Rudolph Spitaler resolved IC 819 and 820, the two components of the "Mice", on 20 Mar 1892 using the 27" Grubb refractor at Vienna. His position is exactly 1 min of RA too far east, so he made a digit error in computing the position. Gerard de Vaucouleurs used the letter suffixes NGC 4676A and 4676B in the 1956 "Survey of Bright Galaxies South of -35° Declination", based on Mt Stromlo plates, and the 1964 "Reference Catalogue of Bright Galaxies".
400/500mm - 17.5" this is the southeast member of the interacting pair dubbed "The Mice". This object is the brighter of the pair and appears faint, small, round with a small bright core. In contact with NGC 4676A at the northwest edge.
600/800mm - 24" (5/22/17): at 375x; IC 820 = NGC 4676 is the slightly brighter southeast member of the interacting Mice duo. It appeared fairly faint, small, slightly elongated, very small brighter nucleus, 20" diameter. With averted vision the there was a strong hint of haze on the south side, but its tidal tail wasn't seen. The core of IC 819 is close northwest [38" between centers].

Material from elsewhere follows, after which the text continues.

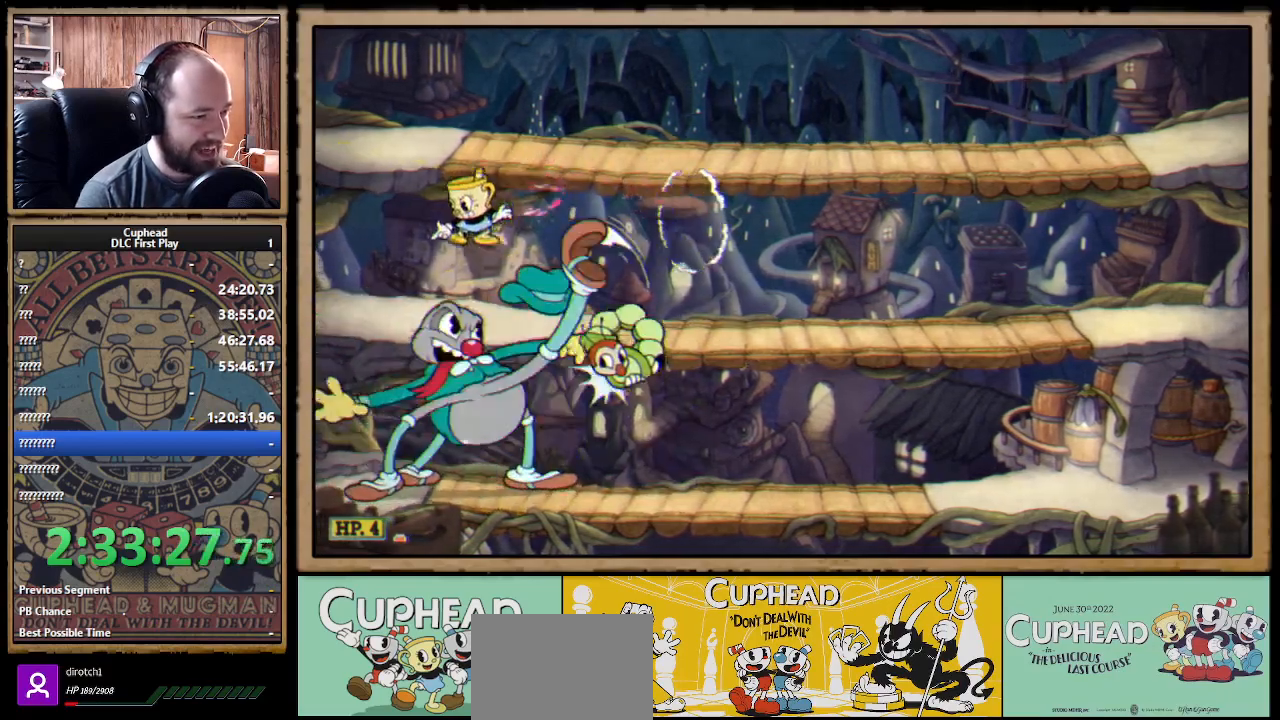
{"buttons": ["X", "R1"], "left_stick": "down-right", "right_stick": "center", "events": [[33, "left_stick", "down"], [450, "left_stick", "down-right"]]}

900/1200mm - 48" (4/6/13): IC 820 is the slightly brighter SSE component of NGC 4676, a fascinating interacting system with IC 819 (NNW component) separated by 40" between centers. At 375x and 488x in soft seeing, IC 820 appeared bright, fairly small, elongated 3:2 SW-NE, 30"x20", high surface brightness, increased to a small, very bright nucleus. The two galaxies are connected or surrounded by a low surface brightness bridge. IC 820 has a small, low surface brightness halo on its south side, but its tail to the south was not visible. See notes for IC 819 for the bright tail.